A social currency exchange website launched in Hungary
After taxi drivers and hotel owners, money-changers can also start dreading social business. Following the pattern of Uber and Airbnb, the recently launched Midrate.com aims to introduce commission-free currency exchange. Origo.hu believes that the name – midrate – suggests what they have to offer.
You can enter their website with your Facebook profile and give the type of currency you’d like to buy or sell with only a few clicks. You can think outside the euro-forint relation because you could even buy Icelandic krona for Croatian kuna – if your demand meets with a similar supply.
Regarding the trade in Budapest, it’s probably mostly about euro exchange, because not too many people have joined Midrate so far.

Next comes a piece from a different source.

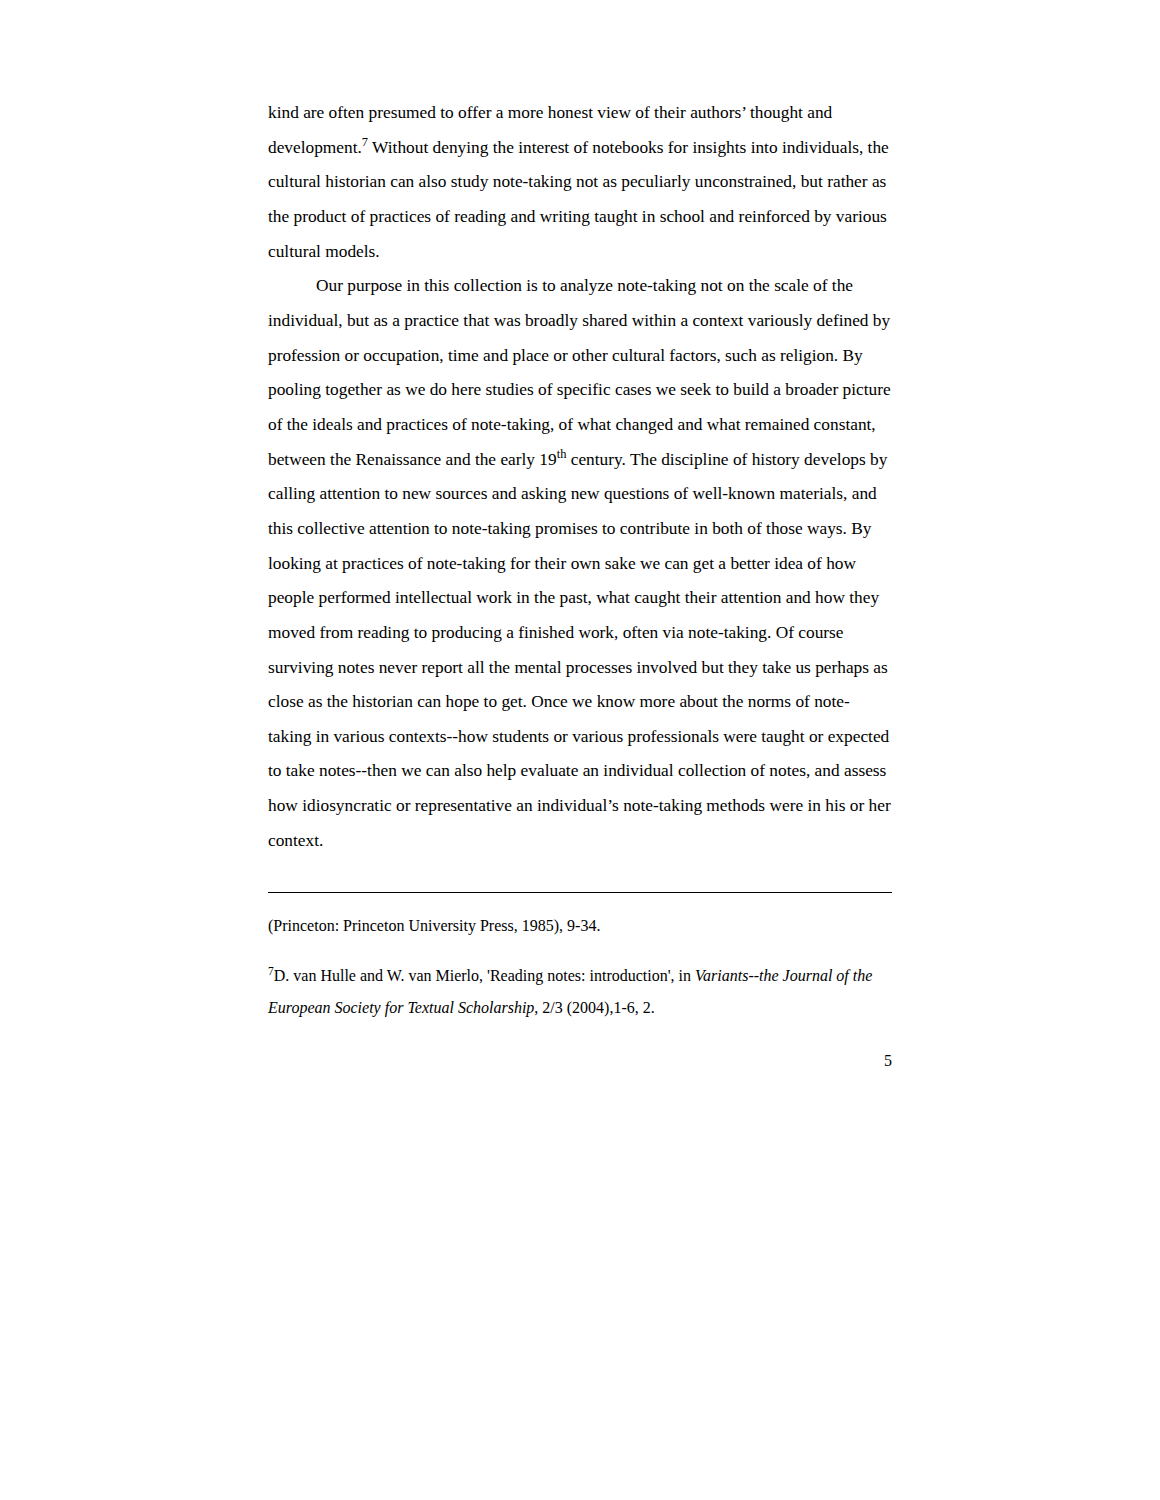kind are often presumed to offer a more honest view of their authors’ thought and development.7 Without denying the interest of notebooks for insights into individuals, the cultural historian can also study note-taking not as peculiarly unconstrained, but rather as the product of practices of reading and writing taught in school and reinforced by various cultural models.
Our purpose in this collection is to analyze note-taking not on the scale of the individual, but as a practice that was broadly shared within a context variously defined by profession or occupation, time and place or other cultural factors, such as religion. By pooling together as we do here studies of specific cases we seek to build a broader picture of the ideals and practices of note-taking, of what changed and what remained constant, between the Renaissance and the early 19th century. The discipline of history develops by calling attention to new sources and asking new questions of well-known materials, and this collective attention to note-taking promises to contribute in both of those ways. By looking at practices of note-taking for their own sake we can get a better idea of how people performed intellectual work in the past, what caught their attention and how they moved from reading to producing a finished work, often via note-taking. Of course surviving notes never report all the mental processes involved but they take us perhaps as close as the historian can hope to get. Once we know more about the norms of note-taking in various contexts--how students or various professionals were taught or expected to take notes--then we can also help evaluate an individual collection of notes, and assess how idiosyncratic or representative an individual’s note-taking methods were in his or her context.
(Princeton: Princeton University Press, 1985), 9-34.
7D. van Hulle and W. van Mierlo, 'Reading notes: introduction', in Variants--the Journal of the European Society for Textual Scholarship, 2/3 (2004),1-6, 2.
5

One client wanted to buy kuna, but the transaction lasted for one week, so if you’re in urgent need of foreign currency, you might want to get rare ones from different sources.
Origo tried to contact the Hungarian operators of the website, but they haven’t received answers yet. However, they managed to find out that the website and service was created by Midrate S.L., a company based in Pamplona, Spain.
The business was started in the summer of 2014. It arrived in Hungary last summer, but its popularising campaign only started in the beginning of this year. They have a Hungarian website and Facebook page, but that’s about it when it comes to information about the Hungarian operators and the parent company.
One thing is for sure: the service is completely free of charge, and the big innovation lies in the creation of a joint platform for those who want to buy and sell currency. The website calculates the desired sum based on the current midrate, and then lists the offers, out of which you can choose the one you like the most to start the actual business (you see the FB profile picture of your potential business partners).
So the sale happens between the two people, the company does not interfere with the transfer, it only mediates. Since these are cash cases, there’s no limitation of the offers, because the form determines the values of the business and, realistically, most people don’t walk around with millions of euros in their pockets.
According to the operational policy, the company does not ask for any type of fee, but they don’t exclude that this could change in the future. This means that if the service was to flourish, and crowds were to use it, they would ask for some commission for the use of the website or the downloading of the mobile application.
This fee will probably be less than the exchange rate gap used by money-changers so that joining Midrate would still be worth it. Origo promises to update the article as soon as they get answers from the company.